» EXERCISE MATERIALS
*** Block opens ***

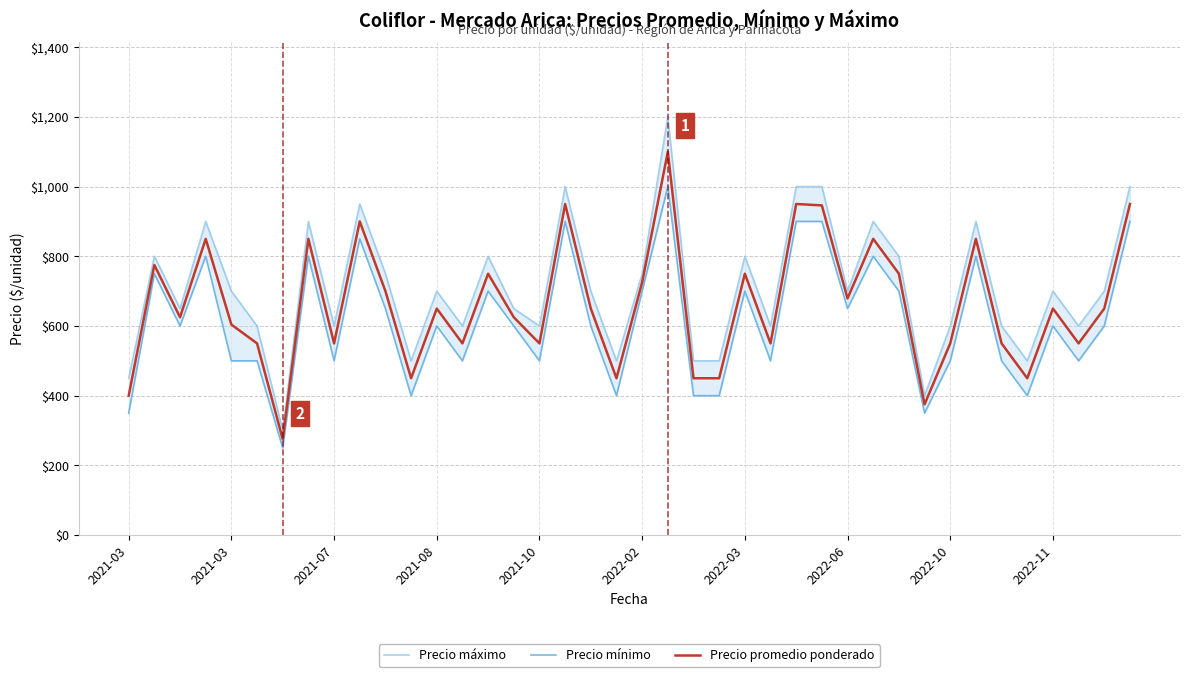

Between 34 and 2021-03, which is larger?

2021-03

*** Block closes ***
*** Block opens ***

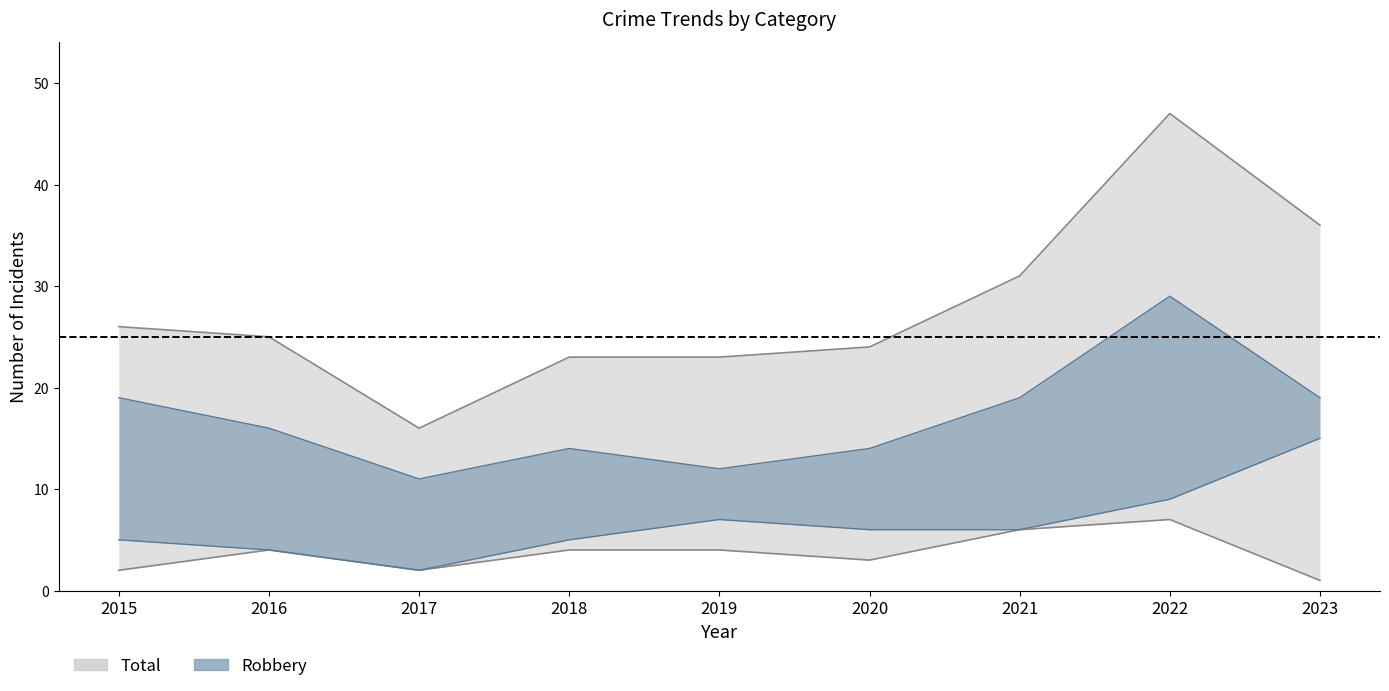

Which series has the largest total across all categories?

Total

*** Block closes ***
*** Block opens ***

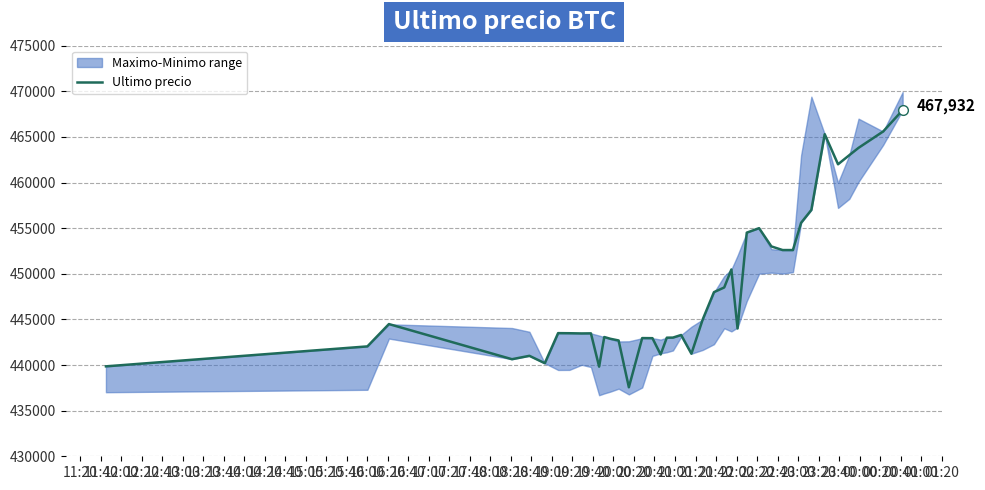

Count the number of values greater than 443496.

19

*** Block closes ***

» WHAT IS EXPECTED
Show each line of the records above that contains the word "series". Case counts.

» SOLUTION
Which series has the largest total across all categories?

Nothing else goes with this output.